▸ Consigne: Poursuivez le texte sur l'album The Marshall Mathers LP à partir de l'endroit où il s'arrête.

▸ Extrait fourni:

◆ ◆ ◆ ◆ ◆ ◆ ◆

Ecrit en majorité à Amsterdam pendant qu’il était en tournée, The Marshall Mathers LP devait à l’origine prendre le nom de la ville, il a finalement changé d’avis après avoir enregistré la chanson éponyme « Marshall Mathers ». Nous voilà le 23 mai 2000, et Eminem sort ainsi son deuxième album qui va beaucoup faire parler.
Les Singles
« The Real Slim Shady »
Le 15 avril 2000, Eminem dévoile le premier extrait « The Real Slim Shady », un single à première vue drôle, mais également brutal. Ce single nous donne un aperçu global de ce que sera l’album: une critique envers les parents qui n’éduquent pas bien leurs enfants, un ras le bol de quelques popstars qu’il ne peut supporter (Coucou Pamela Anderson, Tommy Lee, NSYNC, Britney Spears, Christina Aguilera, Will Smith), sans oublier des réponses cinglantes aux médias.
« Tu penses que j’en ai quelque chose à foutre d’un Grammy ? La moitié d’entre vous ne peut pas me blairer ».
Le clip est lui aussi très explicite, il montre des parents s’adonnant à des pratiques sexuelles douteuses, pendant que leurs enfants regardent n’importe quoi à la télévision. On y voit également Shady traumatiser des boys band, comme pour dire qu’il est la nouvelle terreur de l’industrie musicale. Le plus frappant reste la chaîne de production où des centaines de Slim Shady sont créés, tous à l’identique : blond platine, T-Shirt blanc, Jogging etc… de quoi clamer encore et toujours qu’il n’est qu’une personne parmi d’autres. Pour l’anecdote, « The Real Slim Shady » a été enregistré 3 heures seulement avant la clôture de l’album, car le projet avait besoin d’un single.
« The Way I Am »
Le deuxième single, lui, est beaucoup plus sombre et agressif. « The Way I Am » est introduit dans l’album par le skit « Steve Berman ». Steve Berman est un personnage fictif dans les albums d’Eminem qui représente le directeur marketing du label Interscope. Une sorte de conseiller, toujours là pour dire ce qui est bon pour vendre ou pas. Et dans le skit, Steve n’hésite pas à dire à Eminem que son album est merdique.
« Ça aurait été encore mieux si tu ne m’avais rien donné, cet album ne vaut rien, je ne peux pas vendre ça, tu rappes uniquement sur l’homosexualité et le Vicodin, je ne peux pas vendre cette merde. »
Des propos que son label a sûrement dû tenir dans la vrai vie, de manière plus nuancée certes, mais qui a rendu fou de rage un Marshall Mathers qui ne veut pas être restreint dans ses choix artistiques.
S’en suit donc « The Way I Am », un morceau magnifique et effrayant à la fois, où nous sommes témoins d’un homme en colère, mais aussi blessé. Le tout est rappé dans une atmosphère sombre qui nous ferait presque peur. Sa voix grinçante et le beat sinistre nous provoque une montée d’adrénaline, le rappeur arrive à créer une ambiance pesante et particulière pendant près de 5 minutes. À n’en pas douter, ce single est un chef d’oeuvre. Mais « The Way I Am » est avant tout un véritable doigt d’honneur à tout le monde :
- Au public : « Mais au moins ayez la décence de me laisser tranquille quand vous me voyez dans la rue, quand je mange ou quand je nourris ma fille, ne venez pas me parler, je ne vous connais pas et je ne vous dois pas le moindre putain de truc, je ne suis pas Monsieur NSYNC, je ne suis pas ce que tes amis pensent, je ne suis pas Monsieur Amical. »

◆ ◆ ◆ ◆ ◆ ◆ ◆

▸ Lignes de données:
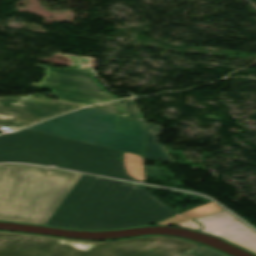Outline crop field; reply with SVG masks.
Instances as JSON below:
<instances>
[{"label":"crop field","mask_w":256,"mask_h":256,"mask_svg":"<svg viewBox=\"0 0 256 256\" xmlns=\"http://www.w3.org/2000/svg\"><path fill=\"white\" fill-rule=\"evenodd\" d=\"M174 215L177 213L145 189L82 175L46 225L108 230L143 226Z\"/></svg>","instance_id":"1"},{"label":"crop field","mask_w":256,"mask_h":256,"mask_svg":"<svg viewBox=\"0 0 256 256\" xmlns=\"http://www.w3.org/2000/svg\"><path fill=\"white\" fill-rule=\"evenodd\" d=\"M124 152L30 130L0 136V162L34 163L136 181L123 165Z\"/></svg>","instance_id":"2"},{"label":"crop field","mask_w":256,"mask_h":256,"mask_svg":"<svg viewBox=\"0 0 256 256\" xmlns=\"http://www.w3.org/2000/svg\"><path fill=\"white\" fill-rule=\"evenodd\" d=\"M80 174L0 164V220L45 225Z\"/></svg>","instance_id":"3"},{"label":"crop field","mask_w":256,"mask_h":256,"mask_svg":"<svg viewBox=\"0 0 256 256\" xmlns=\"http://www.w3.org/2000/svg\"><path fill=\"white\" fill-rule=\"evenodd\" d=\"M199 246L164 236L84 242L0 231V256H182Z\"/></svg>","instance_id":"4"},{"label":"crop field","mask_w":256,"mask_h":256,"mask_svg":"<svg viewBox=\"0 0 256 256\" xmlns=\"http://www.w3.org/2000/svg\"><path fill=\"white\" fill-rule=\"evenodd\" d=\"M145 125L86 107L27 129L142 155Z\"/></svg>","instance_id":"5"},{"label":"crop field","mask_w":256,"mask_h":256,"mask_svg":"<svg viewBox=\"0 0 256 256\" xmlns=\"http://www.w3.org/2000/svg\"><path fill=\"white\" fill-rule=\"evenodd\" d=\"M35 67L46 69V77L40 84L32 83L31 86L51 90L62 99L83 105L116 99L103 88L91 71L76 68L57 69L40 64Z\"/></svg>","instance_id":"6"},{"label":"crop field","mask_w":256,"mask_h":256,"mask_svg":"<svg viewBox=\"0 0 256 256\" xmlns=\"http://www.w3.org/2000/svg\"><path fill=\"white\" fill-rule=\"evenodd\" d=\"M80 106L61 101L30 103L12 97L0 98V125L18 130Z\"/></svg>","instance_id":"7"},{"label":"crop field","mask_w":256,"mask_h":256,"mask_svg":"<svg viewBox=\"0 0 256 256\" xmlns=\"http://www.w3.org/2000/svg\"><path fill=\"white\" fill-rule=\"evenodd\" d=\"M194 220L204 226V229L201 230V232L218 236L235 245L256 253V232L252 231L243 223L237 221L235 217L225 210L202 216ZM175 226H181L192 230L201 228L198 223L192 220Z\"/></svg>","instance_id":"8"},{"label":"crop field","mask_w":256,"mask_h":256,"mask_svg":"<svg viewBox=\"0 0 256 256\" xmlns=\"http://www.w3.org/2000/svg\"><path fill=\"white\" fill-rule=\"evenodd\" d=\"M161 127L148 123L145 156L173 162L163 145L159 144Z\"/></svg>","instance_id":"9"},{"label":"crop field","mask_w":256,"mask_h":256,"mask_svg":"<svg viewBox=\"0 0 256 256\" xmlns=\"http://www.w3.org/2000/svg\"><path fill=\"white\" fill-rule=\"evenodd\" d=\"M140 155L131 154L125 152L124 155V164L127 170V173L130 177L141 181L144 179L143 176V162Z\"/></svg>","instance_id":"10"},{"label":"crop field","mask_w":256,"mask_h":256,"mask_svg":"<svg viewBox=\"0 0 256 256\" xmlns=\"http://www.w3.org/2000/svg\"><path fill=\"white\" fill-rule=\"evenodd\" d=\"M221 210H223L221 207H219L217 204L212 202L210 204L197 207L191 211L184 212L181 215L189 217L191 219H194L199 216L214 213V212L221 211Z\"/></svg>","instance_id":"11"},{"label":"crop field","mask_w":256,"mask_h":256,"mask_svg":"<svg viewBox=\"0 0 256 256\" xmlns=\"http://www.w3.org/2000/svg\"><path fill=\"white\" fill-rule=\"evenodd\" d=\"M122 105L124 106L126 112L128 113L129 117L137 118L140 120H144L134 99L129 100H121Z\"/></svg>","instance_id":"12"},{"label":"crop field","mask_w":256,"mask_h":256,"mask_svg":"<svg viewBox=\"0 0 256 256\" xmlns=\"http://www.w3.org/2000/svg\"><path fill=\"white\" fill-rule=\"evenodd\" d=\"M72 60V65L68 67H76V68H83L92 70L91 67V58L88 57H80V56H73V55H64Z\"/></svg>","instance_id":"13"},{"label":"crop field","mask_w":256,"mask_h":256,"mask_svg":"<svg viewBox=\"0 0 256 256\" xmlns=\"http://www.w3.org/2000/svg\"><path fill=\"white\" fill-rule=\"evenodd\" d=\"M184 256H227V255L217 252L215 250H212L208 247L201 246V247L185 254Z\"/></svg>","instance_id":"14"},{"label":"crop field","mask_w":256,"mask_h":256,"mask_svg":"<svg viewBox=\"0 0 256 256\" xmlns=\"http://www.w3.org/2000/svg\"><path fill=\"white\" fill-rule=\"evenodd\" d=\"M91 108L100 109L108 112H112L118 115L125 116V113L123 112L121 106L119 105L118 101L110 104H101V105H95L90 106Z\"/></svg>","instance_id":"15"},{"label":"crop field","mask_w":256,"mask_h":256,"mask_svg":"<svg viewBox=\"0 0 256 256\" xmlns=\"http://www.w3.org/2000/svg\"><path fill=\"white\" fill-rule=\"evenodd\" d=\"M189 220L185 217H182L180 215L174 216L172 218L166 219L165 221L155 224V225H174L183 221Z\"/></svg>","instance_id":"16"}]
</instances>
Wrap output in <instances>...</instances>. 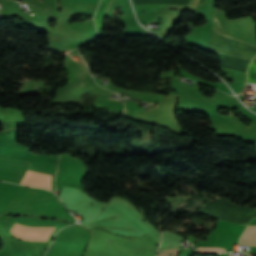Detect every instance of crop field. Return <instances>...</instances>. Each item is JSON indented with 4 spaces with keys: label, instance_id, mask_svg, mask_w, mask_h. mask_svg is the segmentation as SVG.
<instances>
[{
    "label": "crop field",
    "instance_id": "8a807250",
    "mask_svg": "<svg viewBox=\"0 0 256 256\" xmlns=\"http://www.w3.org/2000/svg\"><path fill=\"white\" fill-rule=\"evenodd\" d=\"M54 229L55 227H27L16 223L11 228V232L17 238L32 241H46Z\"/></svg>",
    "mask_w": 256,
    "mask_h": 256
},
{
    "label": "crop field",
    "instance_id": "ac0d7876",
    "mask_svg": "<svg viewBox=\"0 0 256 256\" xmlns=\"http://www.w3.org/2000/svg\"><path fill=\"white\" fill-rule=\"evenodd\" d=\"M239 244L256 247V225H248L246 231L240 238Z\"/></svg>",
    "mask_w": 256,
    "mask_h": 256
},
{
    "label": "crop field",
    "instance_id": "34b2d1b8",
    "mask_svg": "<svg viewBox=\"0 0 256 256\" xmlns=\"http://www.w3.org/2000/svg\"><path fill=\"white\" fill-rule=\"evenodd\" d=\"M114 0H102L97 11H96V15L95 18H101V17H106V14L109 10L110 4L113 2Z\"/></svg>",
    "mask_w": 256,
    "mask_h": 256
},
{
    "label": "crop field",
    "instance_id": "412701ff",
    "mask_svg": "<svg viewBox=\"0 0 256 256\" xmlns=\"http://www.w3.org/2000/svg\"><path fill=\"white\" fill-rule=\"evenodd\" d=\"M224 250L225 249L216 248V247H197L198 253H221V252H224Z\"/></svg>",
    "mask_w": 256,
    "mask_h": 256
},
{
    "label": "crop field",
    "instance_id": "f4fd0767",
    "mask_svg": "<svg viewBox=\"0 0 256 256\" xmlns=\"http://www.w3.org/2000/svg\"><path fill=\"white\" fill-rule=\"evenodd\" d=\"M179 249L159 251L158 256H177Z\"/></svg>",
    "mask_w": 256,
    "mask_h": 256
},
{
    "label": "crop field",
    "instance_id": "dd49c442",
    "mask_svg": "<svg viewBox=\"0 0 256 256\" xmlns=\"http://www.w3.org/2000/svg\"><path fill=\"white\" fill-rule=\"evenodd\" d=\"M96 27H101L102 25V18L101 19H95Z\"/></svg>",
    "mask_w": 256,
    "mask_h": 256
},
{
    "label": "crop field",
    "instance_id": "e52e79f7",
    "mask_svg": "<svg viewBox=\"0 0 256 256\" xmlns=\"http://www.w3.org/2000/svg\"><path fill=\"white\" fill-rule=\"evenodd\" d=\"M252 64L256 65V58L254 59V61L252 62Z\"/></svg>",
    "mask_w": 256,
    "mask_h": 256
},
{
    "label": "crop field",
    "instance_id": "d8731c3e",
    "mask_svg": "<svg viewBox=\"0 0 256 256\" xmlns=\"http://www.w3.org/2000/svg\"><path fill=\"white\" fill-rule=\"evenodd\" d=\"M88 1L97 2V0H88Z\"/></svg>",
    "mask_w": 256,
    "mask_h": 256
}]
</instances>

◆ ◆ ◆ ◆ ◆ ◆ ◆

▸ Réponse:
- Aux médias : « Et toute cette controverse qui m’entoure, on dirait que les médias me montrent du doigt, alors j’en pointe un vers eux, mais pas l’index ou l’auriculaire, mais celui que tu lèves quand tu envoies chier, quand tu ne supportes plus les conneries qu’ils racontent, car ils sont pleins de merde aussi. »
- A l’Amérique : « Quand un mec se fait tabasser et fait exploser ton école, ils le reprochent à Marilyn Manson et à l’héroïne, mais où étaient les parents ? Amérique moyenne, maintenant c’est une tragédie, après on attaque Eminem parce qu’il rappe comme ça, mais je suis heureux parce qu’ils me nourrissent de ce carburant dont j’ai besoin pour allumer la flamme »
- A son label : « Je suis tellement malade et fatigué d’être admiré que je souhaiterais juste mourir ou être viré, être lâché par mon label et arrêter les fables »
Eminem ne supporte plus la pression et les controverses qui l’entourent, et n’hésite pas à remettre tout le monde à sa place. Il va cependant calmer le jeu avec son troisième single « Stan », qui va montrer une toute autre facette de sa personnalité.
« Stan »
« Stan » raconte l’histoire fictive et tragique d’un fan d’Eminem du nom de Stan. Ce dernier écrit des lettres à son idole régulièrement, mais la star ne répond jamais. Le fan devient de plus en plus virulent au fil des lettres et en prenant les paroles d’Eminem trop au sérieux, il devient fou et perd la raison, jusqu’à se suicider en se jetant d’un pont, sa femme enceinte dans le coffre.
Dans le quatrième couplet, ce n’est plus Stan mais Eminem qui parle. Le rappeur a enfin le temps de lire les lettres du fan. Il lui dit alors de ne pas prendre ses lyrics au pied de la lettre, que la musique n’est qu’un divertissement. Il lui dit également de prendre soin de sa femme. Des propos qui contrastent évidemment avec les paroles beaucoup plus acides de Slim Shady. Au moment de conclure sa lettre, Eminem décrit à Stan un drame qui a eu lieu récemment et qui a défrayé la chronique: l’histoire d’un homme ivre qui s’est suicidé en voiture après avoir enfermé sa petite amie dans le coffre du véhicule. Et ce n’est que dans les dernières secondes de la chanson qu’Eminem se rend compte que le drame en question concernait justement Stan.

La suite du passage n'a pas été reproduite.